As shown in fig. 3, an edge gateway failover finite state machine diagram, where devices in an edge gateway cluster have a heartbeat check mechanism, and gateways in the cluster detect the survival state of the gateway every 5 seconds, and when a problem occurs in a gateway device in the cluster, one gateway in the cluster takes over the data acquisition task of the failed gateway. And after the completion of the succession, the gateway equipment enters the state checking mode again to ensure the normal operation of the data acquisition task.
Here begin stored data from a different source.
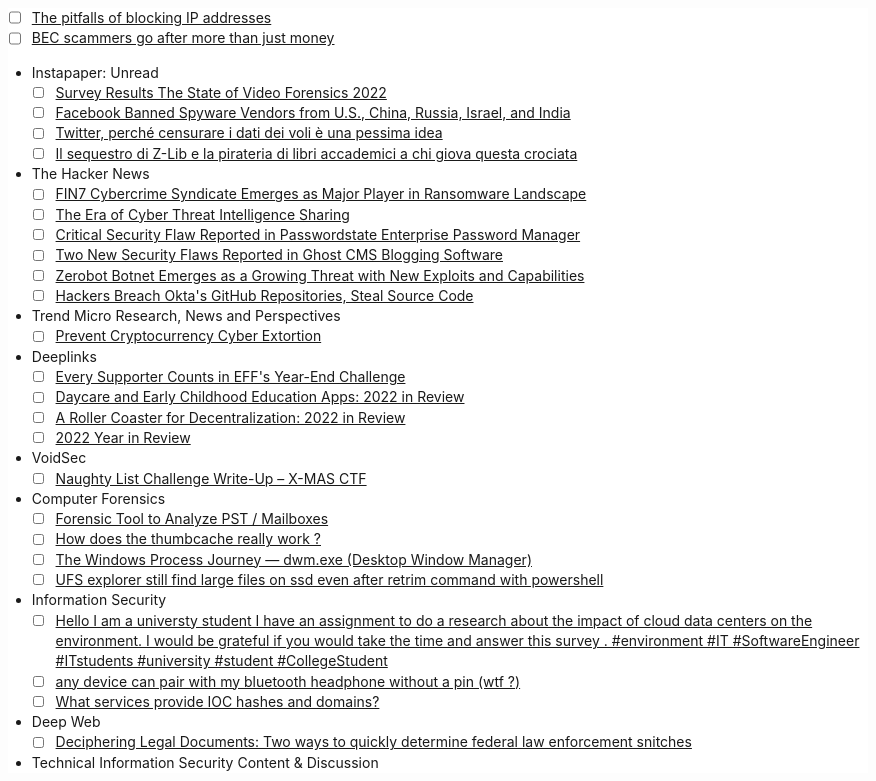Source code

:   - [ ] [The pitfalls of blocking IP addresses](https://www.malwarebytes.com/blog/news/2022/12/the-pitfalls-of-blocking-ip-addresses)
  - [ ] [BEC scammers go after more than just money](https://www.malwarebytes.com/blog/news/2022/12/bec-scammers-go-after-more-than-just-money)
- Instapaper: Unread
  - [ ] [Survey Results The State of Video Forensics 2022](https://blog.ampedsoftware.com/2022/12/20/survey-results-the-state-of-video-forensics-2022/)
  - [ ] [Facebook Banned Spyware Vendors from U.S., China, Russia, Israel, and India](https://cybersecuritynews.com/facebook-banned-spyware-vendors/)
  - [ ] [Twitter, perché censurare i dati dei voli è una pessima idea](https://www.wired.it/article/twitter-elon-musk-censura-dati-voli/)
  - [ ] [Il sequestro di Z-Lib e la pirateria di libri accademici a chi giova questa crociata](https://www.agendadigitale.eu/cultura-digitale/il-sequestro-di-z-lib-e-la-pirateria-di-libri-accademici-a-chi-giova-questa-crociata/)
- The Hacker News
  - [ ] [FIN7 Cybercrime Syndicate Emerges as Major Player in Ransomware Landscape](https://thehackernews.com/2022/12/fin7-cybercrime-syndicate-emerges-as.html)
  - [ ] [The Era of Cyber Threat Intelligence Sharing](https://thehackernews.com/2022/12/the-era-of-cyber-threat-intelligence.html)
  - [ ] [Critical Security Flaw Reported in Passwordstate Enterprise Password Manager](https://thehackernews.com/2022/12/critical-security-flaw-reported-in.html)
  - [ ] [Two New Security Flaws Reported in Ghost CMS Blogging Software](https://thehackernews.com/2022/12/two-new-security-flaws-reported-in.html)
  - [ ] [Zerobot Botnet Emerges as a Growing Threat with New Exploits and Capabilities](https://thehackernews.com/2022/12/zerobot-botnet-emerges-as-growing.html)
  - [ ] [Hackers Breach Okta's GitHub Repositories, Steal Source Code](https://thehackernews.com/2022/12/hackers-breach-oktas-github.html)
- Trend Micro Research, News and Perspectives
  - [ ] [Prevent Cryptocurrency Cyber Extortion](https://www.trendmicro.com/en_us/ciso/22/i/prevent-cyber-extortion.html)
- Deeplinks
  - [ ] [Every Supporter Counts in EFF's Year-End Challenge](https://www.eff.org/deeplinks/2022/12/2022-year-end-challenge)
  - [ ] [Daycare and Early Childhood Education Apps: 2022 in Review](https://www.eff.org/deeplinks/2022/12/daycare-and-early-childhood-education-apps-2022-review)
  - [ ] [A Roller Coaster for Decentralization: 2022 in Review](https://www.eff.org/deeplinks/2022/12/2022-roller-coaster-decentralization)
  - [ ] [2022 Year in Review](https://www.eff.org/2022-year-in-review)
- VoidSec
  - [ ] [Naughty List Challenge Write-Up – X-MAS CTF](https://voidsec.com/naughty-list-challenge-write-up-x-mas-ctf/)
- Computer Forensics
  - [ ] [Forensic Tool to Analyze PST / Mailboxes](https://www.reddit.com/r/computerforensics/comments/zst71f/forensic_tool_to_analyze_pst_mailboxes/)
  - [ ] [How does the thumbcache really work ?](https://www.reddit.com/r/computerforensics/comments/zssv9t/how_does_the_thumbcache_really_work/)
  - [ ] [The Windows Process Journey — dwm.exe (Desktop Window Manager)](https://www.reddit.com/r/computerforensics/comments/zsib0y/the_windows_process_journey_dwmexe_desktop_window/)
  - [ ] [UFS explorer still find large files on ssd even after retrim command with powershell](https://www.reddit.com/r/computerforensics/comments/zsm18h/ufs_explorer_still_find_large_files_on_ssd_even/)
- Information Security
  - [ ] [Hello I am a universty student I have an assignment to do a research about the impact of cloud data centers on the environment. I would be grateful if you would take the time and answer this survey . #environment #IT #SoftwareEngineer #ITstudents #university #student #CollegeStudent](https://www.reddit.com/r/Information_Security/comments/zstvd7/hello_i_am_a_universty_student_i_have_an/)
  - [ ] [any device can pair with my bluetooth headphone without a pin (wtf ?)](https://www.reddit.com/r/Information_Security/comments/zshbfh/any_device_can_pair_with_my_bluetooth_headphone/)
  - [ ] [What services provide IOC hashes and domains?](https://www.reddit.com/r/Information_Security/comments/zsnymg/what_services_provide_ioc_hashes_and_domains/)
- Deep Web
  - [ ] [Deciphering Legal Documents: Two ways to quickly determine federal law enforcement snitches](https://www.reddit.com/r/deepweb/comments/zsprph/deciphering_legal_documents_two_ways_to_quickly/)
- Technical Information Security Content & Discussion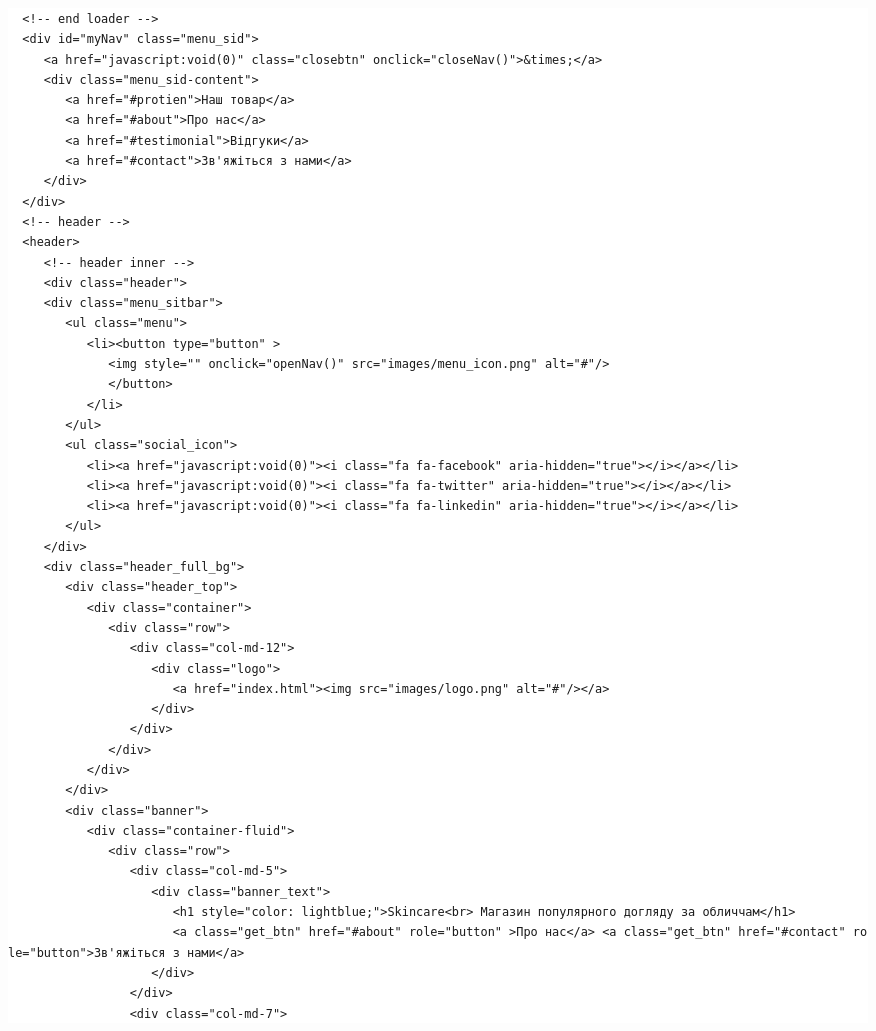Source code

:       <!-- end loader -->
      <div id="myNav" class="menu_sid">
         <a href="javascript:void(0)" class="closebtn" onclick="closeNav()">&times;</a>
         <div class="menu_sid-content">
            <a href="#protien">Наш товар</a>
            <a href="#about">Про нас</a>
            <a href="#testimonial">Відгуки</a>
            <a href="#contact">Зв'яжіться з нами</a>
         </div>
      </div>
      <!-- header -->
      <header>
         <!-- header inner -->
         <div class="header">
         <div class="menu_sitbar">
            <ul class="menu">
               <li><button type="button" >
                  <img style="" onclick="openNav()" src="images/menu_icon.png" alt="#"/>
                  </button>
               </li>
            </ul>
            <ul class="social_icon">
               <li><a href="javascript:void(0)"><i class="fa fa-facebook" aria-hidden="true"></i></a></li>
               <li><a href="javascript:void(0)"><i class="fa fa-twitter" aria-hidden="true"></i></a></li>
               <li><a href="javascript:void(0)"><i class="fa fa-linkedin" aria-hidden="true"></i></a></li>
            </ul>
         </div>
         <div class="header_full_bg">
            <div class="header_top">
               <div class="container">
                  <div class="row">
                     <div class="col-md-12">
                        <div class="logo">
                           <a href="index.html"><img src="images/logo.png" alt="#"/></a>
                        </div>
                     </div>
                  </div>
               </div>
            </div>
            <div class="banner">
               <div class="container-fluid">
                  <div class="row">
                     <div class="col-md-5">
                        <div class="banner_text">
                           <h1 style="color: lightblue;">Skincare<br> Магазин популярного догляду за обличчам</h1>
                           <a class="get_btn" href="#about" role="button" >Про нас</a> <a class="get_btn" href="#contact" role="button">Зв'яжіться з нами</a>
                        </div>
                     </div>
                     <div class="col-md-7">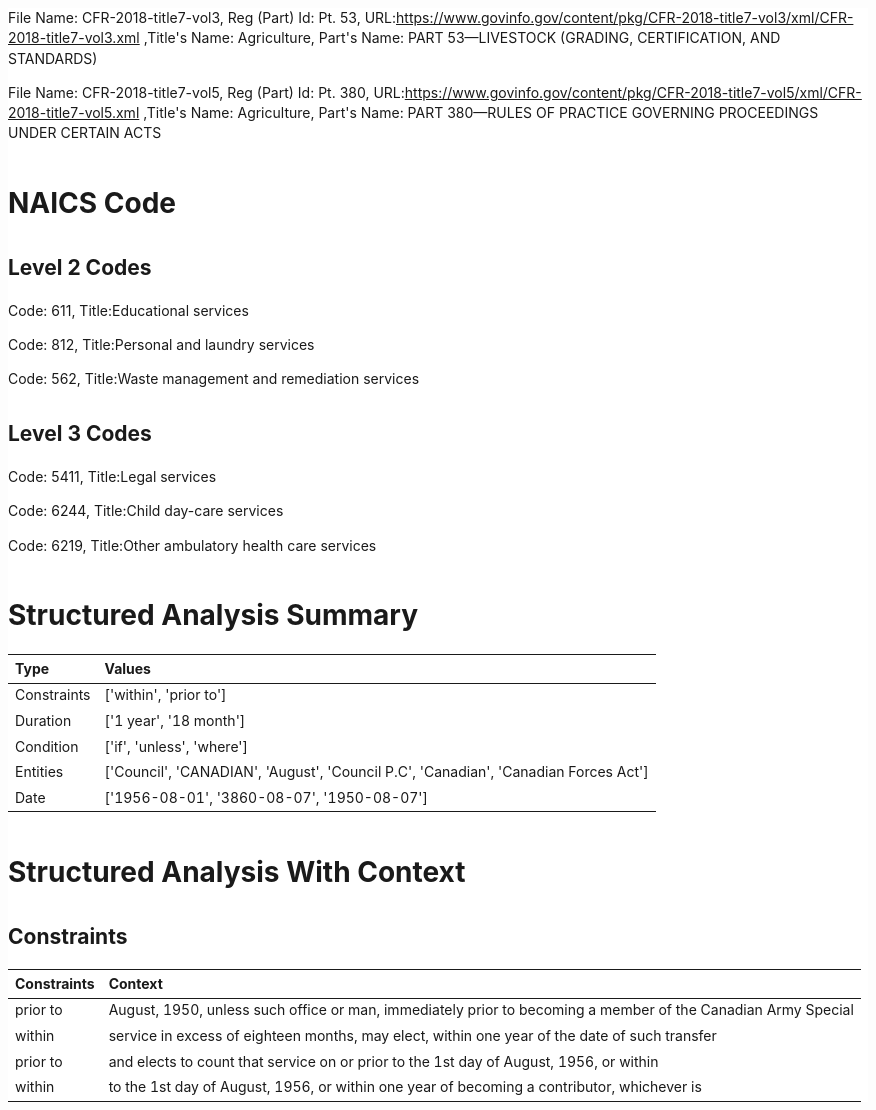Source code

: File Name: CFR-2018-title7-vol3, Reg (Part) Id: Pt. 53, URL:https://www.govinfo.gov/content/pkg/CFR-2018-title7-vol3/xml/CFR-2018-title7-vol3.xml
,Title's Name: Agriculture, Part's Name: PART 53—LIVESTOCK (GRADING, CERTIFICATION, AND STANDARDS)

File Name: CFR-2018-title7-vol5, Reg (Part) Id: Pt. 380, URL:https://www.govinfo.gov/content/pkg/CFR-2018-title7-vol5/xml/CFR-2018-title7-vol5.xml
,Title's Name: Agriculture, Part's Name: PART 380—RULES OF PRACTICE GOVERNING PROCEEDINGS UNDER CERTAIN ACTS




# NAICS Code
## Level 2 Codes
Code: 611, Title:Educational services

Code: 812, Title:Personal and laundry services

Code: 562, Title:Waste management and remediation services




## Level 3 Codes
Code: 5411, Title:Legal services

Code: 6244, Title:Child day-care services

Code: 6219, Title:Other ambulatory health care services







# Structured Analysis Summary
| Type        | Values                                                                              |
|:------------|:------------------------------------------------------------------------------------|
| Constraints | ['within', 'prior to']                                                              |
| Duration    | ['1 year', '18 month']                                                              |
| Condition   | ['if', 'unless', 'where']                                                           |
| Entities    | ['Council', 'CANADIAN', 'August', 'Council P.C', 'Canadian', 'Canadian Forces Act'] |
| Date        | ['1956-08-01', '3860-08-07', '1950-08-07']                                          |


# Structured Analysis With Context
 


## Constraints
| Constraints   | Context                                                                                                      |
|:--------------|:-------------------------------------------------------------------------------------------------------------|
| prior to      | August, 1950, unless such office or man, immediately prior to becoming a member of the Canadian Army Special |
| within        | service in excess of eighteen months, may elect, within one year of the date of such transfer                |
| prior to      | and elects to count that service on or prior to the 1st day of August, 1956, or within                       |
| within        | to the 1st day of August, 1956, or within one year of becoming a contributor, whichever is                   |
As shown in fig. 4 and 5, when a new edge gateway joins the cluster, a gateway registration operation is first performed by configuring the gateway. After initiating the registration request, the gateway will check three times every 10 seconds. If the state fails, returning registration failure information and waiting for re-registration; if the state is successful, the cluster allocates a data acquisition task to the newly registered gateway by taking the current acquisition load as the weight, and completes the allocation operation, namely, the data acquisition task of the new energy equipment is started.

As shown in fig. 6, edge gateway failure alarm, as shown in fig. 7, edge gateway failure alarm finite state machine diagram. And (3) alarming the fault of the edge gateway, when the edge gateway has a problem, checking by other gateways in the cluster, recording the problem and giving an alarm after the fault is found.

Has the advantages that: the technical architecture aims at controlling risks and protecting the value of a company; an edge gateway cluster high-availability switching scheme based on the Raft algorithm coding; fault and switched automated problem notification; and (4) computing power improvement mode of the cluster.

The above embodiments are provided to further explain the objects, technical solutions and advantages of the present invention in detail, it should be understood that the above embodiments are merely exemplary embodiments of the present invention and are not intended to limit the scope of the present invention, and any modifications, equivalents, improvements and the like made within the spirit and principle of the present invention should be included in the scope of the present invention.

Claims

1. An industrial internet based IoT device high availability method, wherein the device high availability method comprises:

the candidate gateway sends a rising main vote to other gateways;

2. The industrial internet-based IoT device high availability method in claim 1, wherein the device high availability method further comprises:

3. The industrial internet-based IoT device high availability method in claim 1, wherein the device high availability method further comprises: and (3) alarming the fault of the edge gateway, when the edge gateway has a problem, checking by other gateways in the cluster, recording the problem and giving an alarm after the fault is found.